Chaka Khan is one of most distinct personalities on American scene in seventies and eighties. Her career in entertainment was spectacular sequence of successes while her style encloses various styles of pop, jazz, funk, soul, disco and R&B which became her basic genre assignment. She was leading vocalist of Rufus band from the very beginning in 1973 to the last album Stompin’ At the Savoy – Live ten years later. Simultaneously from 1978 she was publishing her own albums. Her first solo album Chaka with Michael and Randy Bracker, David Sanborn, Airto Moreira, George Benson, Anthony Jackson, Whitney Huston, Luther Vandross and large group of session musicians exploded as an instant success. Opening song I’m Every Woman became Chaka Khan’s hallmark hit. The same year she was featured performer of Stuff Like That by Quincy Jones and next year she recorded with Ry Cooder for his Bop Till You Drop album.
Chaka Khan – I Feel For You (1984) |
Recorded in 1984 I Feel for You was sixth solo album of Chaka Khan and her first production after separating with Rufus band. Comparing this set of songs to her earlier records, it looks like artist was searching for wider and more elastic style with principle to last enough clear to be compatible to pop music but still deeply expressive. Solution she found was crossover somewhere between soul singing, jazz phrasing, popular dance rhythm intensity and density of big band orchestrations. Her new style sounded like it was strictly connected to songs of Prince and Stevie Wonder and shortly gave her position of a big star of pop and R&B in eighties. For almost decade pop charts appeared her new frontier.
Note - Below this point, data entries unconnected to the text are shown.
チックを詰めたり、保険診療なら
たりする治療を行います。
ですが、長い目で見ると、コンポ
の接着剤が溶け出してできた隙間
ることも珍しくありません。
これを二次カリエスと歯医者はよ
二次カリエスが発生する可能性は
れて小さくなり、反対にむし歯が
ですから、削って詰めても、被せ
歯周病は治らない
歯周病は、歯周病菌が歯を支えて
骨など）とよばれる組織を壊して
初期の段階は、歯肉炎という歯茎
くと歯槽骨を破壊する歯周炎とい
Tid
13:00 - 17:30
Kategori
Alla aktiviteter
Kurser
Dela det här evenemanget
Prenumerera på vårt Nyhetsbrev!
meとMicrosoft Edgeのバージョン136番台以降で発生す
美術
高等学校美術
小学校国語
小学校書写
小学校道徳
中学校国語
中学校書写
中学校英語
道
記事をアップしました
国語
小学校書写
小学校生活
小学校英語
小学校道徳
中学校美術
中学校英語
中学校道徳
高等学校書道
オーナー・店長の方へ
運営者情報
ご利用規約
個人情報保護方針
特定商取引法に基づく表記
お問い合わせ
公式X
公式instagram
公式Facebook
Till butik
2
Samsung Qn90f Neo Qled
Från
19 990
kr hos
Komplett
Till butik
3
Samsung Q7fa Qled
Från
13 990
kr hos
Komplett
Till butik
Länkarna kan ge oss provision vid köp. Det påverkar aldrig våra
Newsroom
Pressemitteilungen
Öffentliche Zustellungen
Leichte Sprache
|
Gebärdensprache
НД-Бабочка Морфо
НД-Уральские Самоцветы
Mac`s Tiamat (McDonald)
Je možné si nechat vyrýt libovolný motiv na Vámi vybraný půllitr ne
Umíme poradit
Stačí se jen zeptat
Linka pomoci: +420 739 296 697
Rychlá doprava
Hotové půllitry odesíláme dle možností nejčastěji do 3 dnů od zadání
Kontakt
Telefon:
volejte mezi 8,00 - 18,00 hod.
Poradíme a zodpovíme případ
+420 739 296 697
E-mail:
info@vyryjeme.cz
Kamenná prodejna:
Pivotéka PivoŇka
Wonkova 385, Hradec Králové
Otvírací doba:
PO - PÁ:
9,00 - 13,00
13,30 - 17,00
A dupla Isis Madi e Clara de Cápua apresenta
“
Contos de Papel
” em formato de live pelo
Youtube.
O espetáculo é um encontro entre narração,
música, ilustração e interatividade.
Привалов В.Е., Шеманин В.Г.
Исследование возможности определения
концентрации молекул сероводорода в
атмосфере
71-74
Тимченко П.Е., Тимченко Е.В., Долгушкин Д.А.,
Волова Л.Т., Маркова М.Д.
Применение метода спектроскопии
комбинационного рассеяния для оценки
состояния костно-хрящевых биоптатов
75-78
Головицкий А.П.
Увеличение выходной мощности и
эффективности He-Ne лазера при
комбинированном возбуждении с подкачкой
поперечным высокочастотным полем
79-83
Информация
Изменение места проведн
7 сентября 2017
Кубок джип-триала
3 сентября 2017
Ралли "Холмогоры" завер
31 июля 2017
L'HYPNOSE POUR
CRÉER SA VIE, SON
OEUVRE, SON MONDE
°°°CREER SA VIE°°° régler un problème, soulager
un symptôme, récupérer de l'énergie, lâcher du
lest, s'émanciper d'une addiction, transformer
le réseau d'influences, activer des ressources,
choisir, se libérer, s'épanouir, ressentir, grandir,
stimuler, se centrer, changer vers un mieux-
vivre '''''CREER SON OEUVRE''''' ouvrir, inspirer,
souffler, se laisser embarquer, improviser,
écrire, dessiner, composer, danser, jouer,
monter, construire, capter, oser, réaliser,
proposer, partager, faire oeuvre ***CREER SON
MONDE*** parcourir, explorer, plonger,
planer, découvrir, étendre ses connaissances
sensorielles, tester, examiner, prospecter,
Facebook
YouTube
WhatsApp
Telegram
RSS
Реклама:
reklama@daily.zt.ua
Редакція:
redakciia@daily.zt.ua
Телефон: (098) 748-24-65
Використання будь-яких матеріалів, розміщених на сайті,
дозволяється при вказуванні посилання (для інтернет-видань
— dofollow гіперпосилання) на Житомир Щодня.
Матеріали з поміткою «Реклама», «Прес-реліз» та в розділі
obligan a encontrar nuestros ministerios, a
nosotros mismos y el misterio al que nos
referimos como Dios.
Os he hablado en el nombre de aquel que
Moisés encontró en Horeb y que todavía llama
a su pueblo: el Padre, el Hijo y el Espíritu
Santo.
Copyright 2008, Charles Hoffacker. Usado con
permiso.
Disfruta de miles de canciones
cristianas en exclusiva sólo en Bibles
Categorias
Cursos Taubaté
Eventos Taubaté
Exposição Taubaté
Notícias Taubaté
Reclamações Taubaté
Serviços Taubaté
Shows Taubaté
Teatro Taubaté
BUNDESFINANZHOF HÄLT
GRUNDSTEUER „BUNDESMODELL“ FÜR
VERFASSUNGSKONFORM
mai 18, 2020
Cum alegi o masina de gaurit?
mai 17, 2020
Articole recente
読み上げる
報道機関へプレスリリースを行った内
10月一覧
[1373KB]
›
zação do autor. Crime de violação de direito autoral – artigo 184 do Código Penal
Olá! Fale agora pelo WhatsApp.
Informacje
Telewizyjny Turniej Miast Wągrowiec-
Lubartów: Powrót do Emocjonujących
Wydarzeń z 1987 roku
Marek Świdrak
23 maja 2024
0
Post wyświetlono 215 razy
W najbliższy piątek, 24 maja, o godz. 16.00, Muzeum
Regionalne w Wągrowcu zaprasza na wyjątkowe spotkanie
Success of this album came with three elements, beautifully written songs, powerful vocal parts of diverse expression and new sound structures. Thank to the state of the art electronic equipment and instruments like Synclavier, the most advanced synthesizer of the decade, new way of recording and organizing musical material and new vision of sound was totally different than before. The accompaniment is not organized in lineup anymore. Various instrumental parts are assembled more like in symphonic music which is different than rock and roll, pop or jazz groups traditions. We can hear even Stevie Wonder playing harmonica in tittle song. Producers carefully chose program with some covers of Prince and Burt Bacharach songs. And every element gives space for vocal extravaganza. Even after three decades of modern production in pop music, this record remains exceptional, it can amaze and is still worth of consideration.